#stopdropandyoga

To practice yoga is to practice connection. The asanas are a vehicle to drive me closer to my Self. The ability to progress into asanas I had only dreamed of has been a big fucking bonus physically,  mentally and emotionally, thus, leading to a deeper connection of Self. Today I was tagged by @melonnn11 to #stopdropandyoga. I had an epiphany about irony and connection which led me to drawing out my Instagram post.

The reason I know @melonnn11 is because I won a scholarship to @rinayoga yoga teacher training through the #resolvetoevolve 30 day challenge on Instagram.  @melonnn11 was one of the hosts. I was beyond stoked because all I had to do was post a yoga pose chosen by @rinayoga each day for 30 days, and write about what the postures represent for me and peel away the layers as I wrote. Sounds simple, right? It was. I told myself I was going to be nitty gritty raw and be as vulnerable as possible because I wanted to win this damn challenge. Bad. Sounds easy, right? It wasn't. Buttons were pushed and triggers were activated. What I was winning was the opportunity to receive greater knowledge to practice and pass on to you, from a badass yogi and yoga teacher - Rina Jakubowicz @rinajaku. So, I put myself out there for the world to read about my fears, insecurities, opportunities for growth and strengths that keep me moving forward. The world also learned more about why I am a yogi, yoga teacher and now, surfer. I won! Holy shit! For the first time, I won something that, to me, was priceless. I've believe every "thing" has a price tag. The irony is I won the teacher training, however, I will not receive the training because I can not afford the trip where the training is taking place. It does sadden me that I can not make the trip and I'll miss out on the training, however, I still consider myself a winner. The 30 day challenge represented me working toward connecting deeper. That is what I accomplished, so, in my eyes, I still won.

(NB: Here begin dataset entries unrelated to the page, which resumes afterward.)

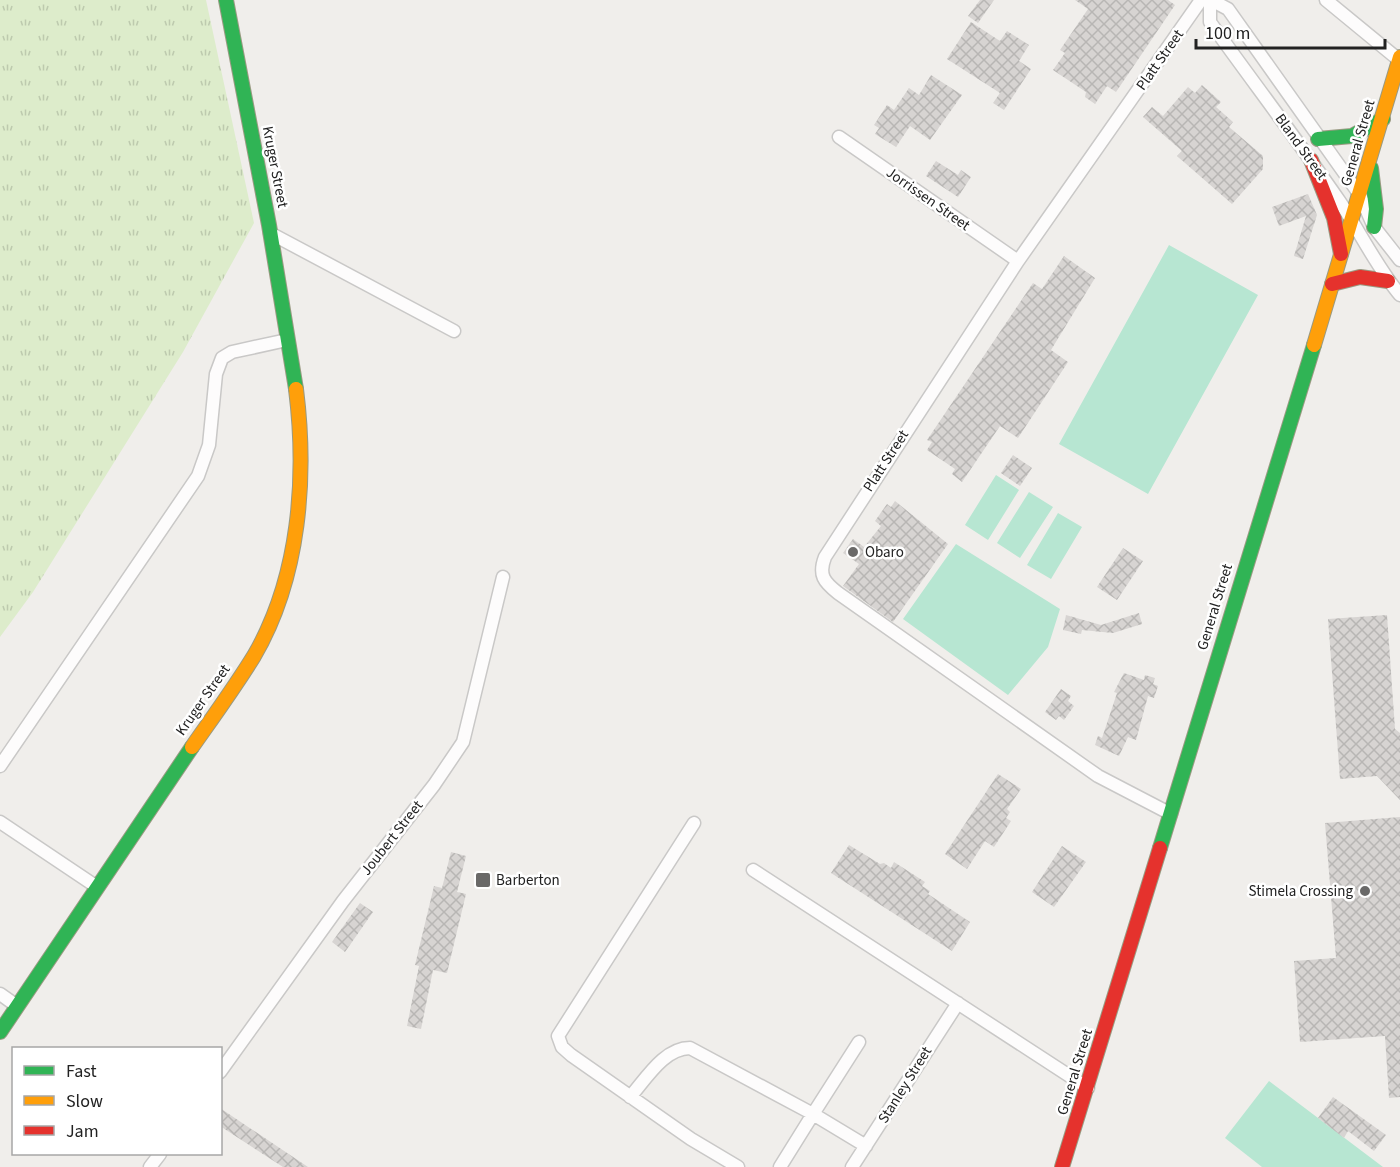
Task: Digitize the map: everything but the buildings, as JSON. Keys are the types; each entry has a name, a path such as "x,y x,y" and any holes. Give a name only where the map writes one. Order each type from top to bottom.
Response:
{"main road":[{"name":"Kruger Street","path":"0,1032 254,655 269,628 279,601 295,532 301,465 299,416 270,232 226,0"},
{"name":"General Street","path":"1062,1167 1172,814 1332,284 1353,222 1400,59"},
{"path":"1318,139 1352,136 1383,119"},
{"path":"1311,160 1334,218 1341,258"},
{"path":"1370,161 1376,209 1374,227"},
{"path":"1332,284 1360,277 1388,280"}],"street":[{"name":"Platt Street","path":"1172,814 1098,776 838,593 823,578 821,569 825,557 1018,261 1201,0"},
{"name":"Bland Street","path":"1400,260 1374,227 1360,195 1318,139 1228,9 1210,0 1210,22 1311,160 1353,222 1388,280 1400,294"},
{"path":"1326,0 1400,59"},
{"name":"Jorrissen Street","path":"839,137 1018,261"},
{"path":"270,232 454,331"},
{"path":"0,766 198,476 209,445 216,374 222,358 232,352 287,340"},
{"name":"Joubert Street","path":"222,1069 343,901 434,785 463,741 503,577"},
{"path":"0,822 97,887"},
{"path":"694,823 558,1036 562,1047 630,1097 691,1139 738,1167"},
{"path":"753,870 1088,1088"},
{"path":"0,994 17,1006"},
{"name":"Stanley Street","path":"852,1167 958,1003"},
{"path":"780,1167 859,1042"},
{"path":"630,1097 666,1056 679,1048 690,1048 813,1114 866,1146"},
{"path":"150,1167 159,1155"}],"green space":[{"path":"0,0 206,0 254,223 183,352 33,592 0,637"},
{"path":"1169,245 1258,295 1148,494 1059,444"},
{"path":"996,475 1019,490 988,540 965,525"},
{"path":"1029,492 1053,507 1020,558 997,543"},
{"path":"1058,513 1082,527 1051,579 1027,565"},
{"path":"956,544 1060,609 1048,647 1008,695 903,619"},
{"path":"1269,1081 1383,1167 1262,1167 1225,1138"}],"traffic: fast":[{"path":"226,0 269,225 296,389"},
{"path":"1318,139 1352,136 1383,119"},
{"path":"1371,168 1376,209 1374,227"},
{"path":"1160,848 1314,345"},
{"path":"0,1032 192,747"}],"traffic: slow":[{"path":"1314,345 1400,57"},
{"path":"192,747 254,656 282,593 290,560 300,491 301,457 296,389"}],"traffic: jam":[{"path":"1311,160 1334,218 1341,254"},
{"path":"1332,284 1360,277 1388,281"},
{"path":"1062,1167 1160,848"}],"place":[{"name":"Obaro","path":"853,552"},
{"name":"Barberton","path":"483,880"},
{"name":"Stimela Crossing","path":"1365,891"}]}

After 13 years in the salon world as a makeup and eyebrow artist, I left a lucrative career to pursue my passion and fulfill my soul of teaching yoga. My goal is to being able to facilitate a space for adults to feel included and connected and that is where yoga classes, yoga & surf workshops and camps all come into play. I knew it was going to be a challenge, but, fuck, it has been an up-hill battle. I pendulum between feelings of strength, being overwhelmed and stressed, and defeat. When It's all in one day, I want to tap out; but, I pull myself together and keep charging because it's what I do. 

It was those feelings of defeat that lead me to recently meeting an incredible woman, Kate Brenton @wisdomofone. Kate is a limi limi practitioner and is, seriously, a gift. Jen Pastiloff @jenpastiloff is from whom I received the referral. Funny thing is, I have yet to meet @jenpastiloff, but, her energy and vibrancy is so potent from her posts and videos from Instagram and Facebook, that I feel connected to her. I instantly felt connected to Kate as well upon seeing a video of her that Jen recorded after her session with Kate. Less than 24 hours later after viewing Jen's video, I had my first session with Kate. These two beautiful souls have filled me with energy and have touched me in a way that I felt included and connected; in turn, they, helped picked me up off my ass when I've been down. Inclusivity and connection are meaning behind why I do what I do and these ladies are living it as well. 

I find it interesting that my backbends have opened up drastically as of recent. This pose represents my will to bend so I don't break. My will to bend to make it over a hurdle. This backbend represents a feeling of connection. I close my eyes and open my heart and welcome in the unknown. The power of connection is electrifying when we stop and close our eyes, open our ears and hearts to giving and receiving. Connection comes through surrender and acceptance. It is through practicing yoga and surfing that I strive to connect to as many people as possible in a way that I have connected with Jen and Kate. It is a feeling. It is an instinct. It is a love without labels or judgement. I want you to know - I hear you, I open my heart to you and I believe in you. I believe in the power of connection.